33. We do not agree. Mr Jones pointed out that the state or nature of a share is the rights attaching to a share and we would add that there may also be obligations. We hold that a share is an intangible asset rather than a real object and that conceptually it consists of the rights and obligations that attach to it and derives its value from those rights. Mr Jones argued that the rights and obligations of Mr Blackwell as a shareholder were the same both before and after he entered into the agreement with Taylor and Francis. As a shareholder he could have voted for the resolution and if he had been liable to Taylor and Francis for doing so that would have been a breach of a personal obligation owed by him to them and that was not part of the state or nature of the shares themselves.

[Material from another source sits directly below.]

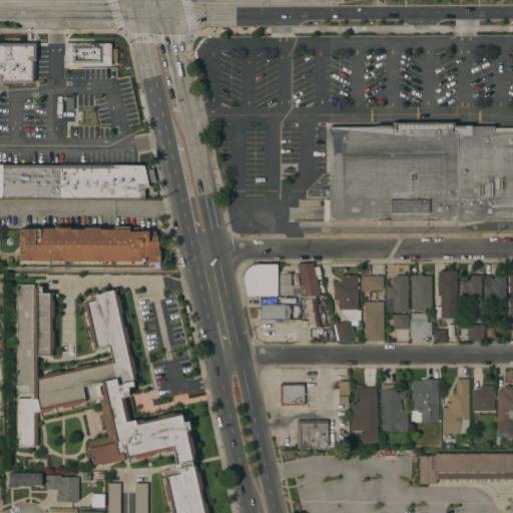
[(0,43),(36,43),(36,61),(34,64),(34,84),(0,84),(0,43)]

34. Looking at the situation in that way is unrealistic in the sense of what might happen in the real world. We have already pointed out that, even if Mr Jones is right that Taylor and Francis could not have obtained an injunction to stop Mr Blackwell voting for a resolution in breach of his agreement, the threat of litigation or an attempt to obtain an injunction could well have had a detrimental effect on the takeover process and could easily have at least delayed it. It is easy to see that the price could have been affected or even that the deal could have fallen through altogether.

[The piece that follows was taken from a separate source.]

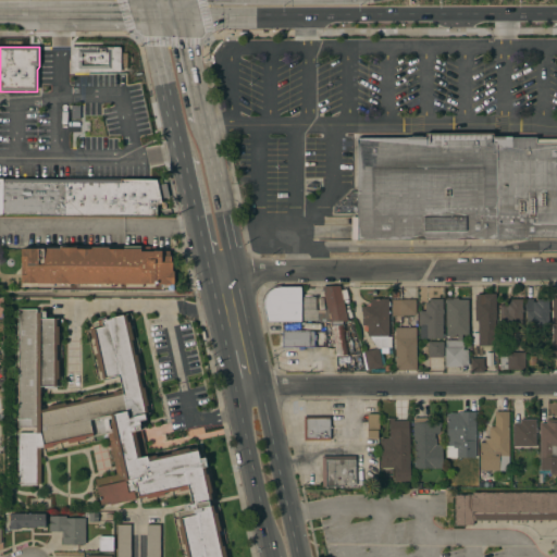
[(120,47),(120,72),(70,72),(70,47),(120,47)]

35. Mr Jones may well be right that the “nature” of the shares was not affected by the Taylor and Francis agreement with Mr Blackwell but their “state” was affected. We repeat our analogy of the un-roadworthy motor car. The car would not cease to be a car just because it would be un-drivable but its state would be changed once the repairs were done and it became driveable. So with the shares, their state changed when Mr Blackwell became free to vote as he wished without risk of litigation by means of payment of the £17.7m.

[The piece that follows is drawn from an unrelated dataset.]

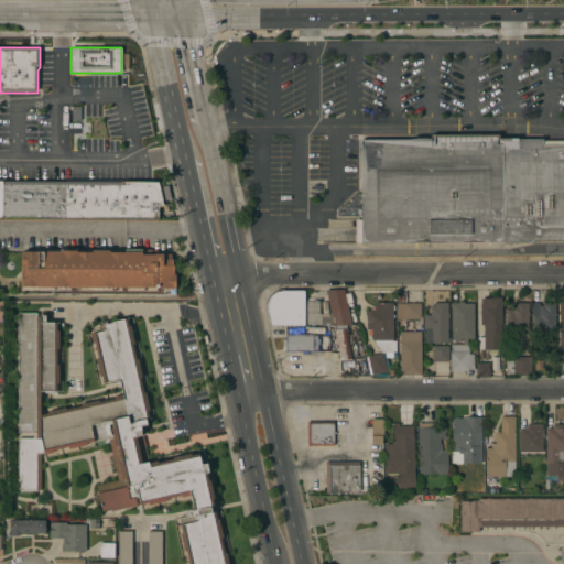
[(356,243),(356,219),(360,219),(360,140),(411,140),(411,139),(430,139),(430,134),(498,134),(498,140),(501,140),(501,243),(356,243)]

36. The first question, whether the payment can be said to have been expenditure incurred “on” the shares, is really bound up with the other two questions. We hold that “on” in that context, being a normal word without any special definition attached to it, should be given a normal meaning. In the context of the legislation and given what we have said about the approach to interpretation of the statute we hold that the expenditure was “on” the shares in the sense that it was incurred in respect of those shares.
37. We hold that the expenditure was on the shares, that it was for the purpose of enhancing their value and that it was reflected in the state or nature of the shares, the last point being that it is more accurate to say it was their state than their nature.
38. Accordingly Mr Blackwell’s appeal is allowed to the extent that we hold he was entitled to deduct £17.5m from his gain (not the £25m originally claimed).
39. This document contains full findings of fact and reasons for the decision. Any party dissatisfied with this decision has a right to apply for permission to appeal against it pursuant to Rule 39 of the Tribunal Procedure (First-tier Tribunal) (Tax Chamber) Rules 2009. The application must be received by this Tribunal not later than 56 days after this decision is sent to that party. The parties are referred to “Guidance to accompany a Decision from the First-tier Tribunal (Tax Chamber)” which accompanies and forms part of this decision notice.